Part of the latent function is “the staged opportunity to do a mass presentation to the nation,” as President Obama will do Thursday night.

But the “manifest functions” are the platform and the nomination.

Rally, message, certify and adopt

John Willis, former Maryland secretary of state and now professor of public policy at the University of Baltimore, said conventions serve four functions.

“Don’t discount the rally function,” Willis said, the purpose mentioned most often in interviews, and “the message function” as well.

“Much of the rhetoric you hear here echoes out” in the campaign, he said.

The talking points get replicated, serving an educational function. In more than 100 convention speeches, the same points get made over and over in different ways.

The message function used to be served by pamphlets, Willis said, but “word of mouth is still the most effective means of communication.”

Willis, author of books on Maryland politics and government, said conventions also have an official legal role.
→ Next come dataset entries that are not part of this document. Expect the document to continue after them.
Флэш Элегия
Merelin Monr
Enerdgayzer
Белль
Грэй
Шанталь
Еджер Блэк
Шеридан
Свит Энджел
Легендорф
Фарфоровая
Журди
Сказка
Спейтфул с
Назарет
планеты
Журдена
They provide “the certificate of candidacy” for state officials to put the presidential candidate on the ballot.

“There is an official document that will come out of this,” Willis said.

Conventions also set the rules for the party, a function more important in the Republican Party due to its bylaws. Those rules will apply to the 2016 election.

Success as infomercial

Glendening said the party could obviously perform the manifest and legal online or in smaller meetings, but the latent functions still need the mass get-togethers.

N.Y. Sen. Chuck Schumer told the Maryland delegation breakfast Thursday that the convention so far is definitely fulfilling its function as infomercial. “More people are watching our convention than theirs,” Schumer said.